Collect every line of the listing below that contains the string "Penyedia", matching case exactly.

#### [RECORDS FOR THIS EXERCISE]
* * * * *

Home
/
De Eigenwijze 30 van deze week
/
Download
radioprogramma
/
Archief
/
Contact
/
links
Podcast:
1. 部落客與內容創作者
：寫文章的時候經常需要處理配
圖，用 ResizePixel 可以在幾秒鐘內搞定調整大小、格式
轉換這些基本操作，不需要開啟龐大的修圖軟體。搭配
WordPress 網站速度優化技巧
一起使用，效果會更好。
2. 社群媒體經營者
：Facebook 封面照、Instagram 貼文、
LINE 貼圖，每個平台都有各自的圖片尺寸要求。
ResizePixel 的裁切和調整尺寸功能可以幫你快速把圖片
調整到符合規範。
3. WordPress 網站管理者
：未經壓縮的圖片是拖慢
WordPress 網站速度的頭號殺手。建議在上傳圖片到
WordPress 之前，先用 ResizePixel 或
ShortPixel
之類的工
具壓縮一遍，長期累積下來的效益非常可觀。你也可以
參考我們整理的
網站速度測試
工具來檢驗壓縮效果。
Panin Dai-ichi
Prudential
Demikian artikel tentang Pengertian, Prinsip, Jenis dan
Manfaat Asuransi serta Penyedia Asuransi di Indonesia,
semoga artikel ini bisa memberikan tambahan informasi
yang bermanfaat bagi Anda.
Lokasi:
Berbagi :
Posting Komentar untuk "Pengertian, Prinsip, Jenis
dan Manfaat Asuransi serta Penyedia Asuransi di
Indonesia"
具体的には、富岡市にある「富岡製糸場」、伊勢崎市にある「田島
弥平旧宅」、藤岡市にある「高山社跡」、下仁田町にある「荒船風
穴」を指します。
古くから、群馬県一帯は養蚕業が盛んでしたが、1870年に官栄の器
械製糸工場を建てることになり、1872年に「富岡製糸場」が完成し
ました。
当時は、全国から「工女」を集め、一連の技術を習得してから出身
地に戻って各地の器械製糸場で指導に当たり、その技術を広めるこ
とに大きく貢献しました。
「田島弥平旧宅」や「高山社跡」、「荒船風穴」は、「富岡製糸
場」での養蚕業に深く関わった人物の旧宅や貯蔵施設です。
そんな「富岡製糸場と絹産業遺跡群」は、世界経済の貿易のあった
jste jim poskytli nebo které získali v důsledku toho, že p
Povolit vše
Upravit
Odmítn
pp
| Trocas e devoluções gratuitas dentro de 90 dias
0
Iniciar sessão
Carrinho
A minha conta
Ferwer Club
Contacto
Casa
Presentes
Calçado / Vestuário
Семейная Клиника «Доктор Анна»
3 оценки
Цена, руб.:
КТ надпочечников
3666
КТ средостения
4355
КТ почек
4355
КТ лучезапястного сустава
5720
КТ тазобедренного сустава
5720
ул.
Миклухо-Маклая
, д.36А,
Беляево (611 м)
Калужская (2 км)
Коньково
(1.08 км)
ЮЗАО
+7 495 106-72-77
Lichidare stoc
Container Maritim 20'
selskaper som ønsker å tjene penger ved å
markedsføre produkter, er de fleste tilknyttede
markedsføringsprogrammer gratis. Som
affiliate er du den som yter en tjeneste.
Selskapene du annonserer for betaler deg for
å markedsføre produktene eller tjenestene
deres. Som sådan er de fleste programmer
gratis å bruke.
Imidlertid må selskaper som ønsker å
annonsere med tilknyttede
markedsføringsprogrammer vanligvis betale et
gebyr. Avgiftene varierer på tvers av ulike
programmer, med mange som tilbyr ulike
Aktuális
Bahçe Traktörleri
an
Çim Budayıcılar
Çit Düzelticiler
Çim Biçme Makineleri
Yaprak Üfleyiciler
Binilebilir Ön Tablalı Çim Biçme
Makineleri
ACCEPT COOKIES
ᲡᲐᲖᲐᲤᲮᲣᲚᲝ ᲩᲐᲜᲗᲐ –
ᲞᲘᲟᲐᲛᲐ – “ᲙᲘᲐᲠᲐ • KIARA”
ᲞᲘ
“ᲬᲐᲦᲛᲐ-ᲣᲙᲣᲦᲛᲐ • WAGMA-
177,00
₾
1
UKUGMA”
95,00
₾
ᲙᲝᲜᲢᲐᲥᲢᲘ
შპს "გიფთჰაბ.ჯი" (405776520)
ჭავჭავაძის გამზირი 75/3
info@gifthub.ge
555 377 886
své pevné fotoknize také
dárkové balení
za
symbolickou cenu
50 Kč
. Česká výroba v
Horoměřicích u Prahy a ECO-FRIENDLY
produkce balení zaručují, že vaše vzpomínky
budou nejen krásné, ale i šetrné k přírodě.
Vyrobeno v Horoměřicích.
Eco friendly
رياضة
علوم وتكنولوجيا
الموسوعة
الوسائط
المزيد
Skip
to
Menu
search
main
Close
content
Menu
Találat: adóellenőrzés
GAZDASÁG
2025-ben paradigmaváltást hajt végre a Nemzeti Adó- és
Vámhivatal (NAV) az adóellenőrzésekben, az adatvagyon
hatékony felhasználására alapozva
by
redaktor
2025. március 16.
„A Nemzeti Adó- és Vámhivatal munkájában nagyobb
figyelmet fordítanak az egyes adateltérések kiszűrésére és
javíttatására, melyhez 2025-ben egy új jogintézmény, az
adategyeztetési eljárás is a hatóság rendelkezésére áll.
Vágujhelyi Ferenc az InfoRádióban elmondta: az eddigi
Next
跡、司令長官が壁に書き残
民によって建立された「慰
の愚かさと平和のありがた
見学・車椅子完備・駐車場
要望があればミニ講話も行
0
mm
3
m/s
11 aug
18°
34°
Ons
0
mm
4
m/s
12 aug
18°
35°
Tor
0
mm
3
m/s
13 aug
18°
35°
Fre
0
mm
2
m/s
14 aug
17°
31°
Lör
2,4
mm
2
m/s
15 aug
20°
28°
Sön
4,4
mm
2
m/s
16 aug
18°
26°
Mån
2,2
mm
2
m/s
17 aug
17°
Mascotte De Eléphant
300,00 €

* * * * *

#### [WRITTEN ANSWER]
Manfaat Asuransi serta Penyedia Asuransi di Indonesia,
dan Manfaat Asuransi serta Penyedia Asuransi di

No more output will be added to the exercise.